== Segment start ==

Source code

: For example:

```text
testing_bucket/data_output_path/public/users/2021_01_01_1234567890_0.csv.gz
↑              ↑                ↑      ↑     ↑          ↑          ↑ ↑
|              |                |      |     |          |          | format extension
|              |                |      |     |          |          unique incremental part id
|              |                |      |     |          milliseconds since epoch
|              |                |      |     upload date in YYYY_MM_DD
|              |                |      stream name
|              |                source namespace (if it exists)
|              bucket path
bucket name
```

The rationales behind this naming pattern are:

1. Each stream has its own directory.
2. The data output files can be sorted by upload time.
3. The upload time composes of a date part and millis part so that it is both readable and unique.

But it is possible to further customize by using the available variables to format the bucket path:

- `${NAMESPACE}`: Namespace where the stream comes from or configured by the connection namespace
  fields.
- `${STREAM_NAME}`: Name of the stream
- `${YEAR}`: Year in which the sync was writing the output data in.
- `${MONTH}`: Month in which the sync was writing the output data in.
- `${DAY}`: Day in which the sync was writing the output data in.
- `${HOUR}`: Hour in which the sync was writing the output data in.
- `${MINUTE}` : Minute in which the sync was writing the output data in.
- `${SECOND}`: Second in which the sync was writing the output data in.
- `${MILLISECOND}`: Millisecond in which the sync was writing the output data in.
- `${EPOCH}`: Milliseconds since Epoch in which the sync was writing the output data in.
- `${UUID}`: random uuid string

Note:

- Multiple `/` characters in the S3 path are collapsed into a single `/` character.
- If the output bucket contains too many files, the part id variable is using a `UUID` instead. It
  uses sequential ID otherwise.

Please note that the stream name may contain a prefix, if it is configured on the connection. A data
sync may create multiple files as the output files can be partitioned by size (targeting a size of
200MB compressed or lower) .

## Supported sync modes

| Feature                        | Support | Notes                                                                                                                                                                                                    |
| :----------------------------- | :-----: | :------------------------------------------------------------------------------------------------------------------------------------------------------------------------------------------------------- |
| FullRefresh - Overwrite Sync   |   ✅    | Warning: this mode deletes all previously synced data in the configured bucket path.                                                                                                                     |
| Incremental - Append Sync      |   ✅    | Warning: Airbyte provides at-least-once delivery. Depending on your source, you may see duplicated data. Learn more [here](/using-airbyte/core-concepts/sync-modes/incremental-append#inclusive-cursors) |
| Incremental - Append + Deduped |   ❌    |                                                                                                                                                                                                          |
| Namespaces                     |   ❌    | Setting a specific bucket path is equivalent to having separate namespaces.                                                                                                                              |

== Segment end ==

> Required work
Tell how many lines of the data include the word "connection", and nothing else.

> Solution below
2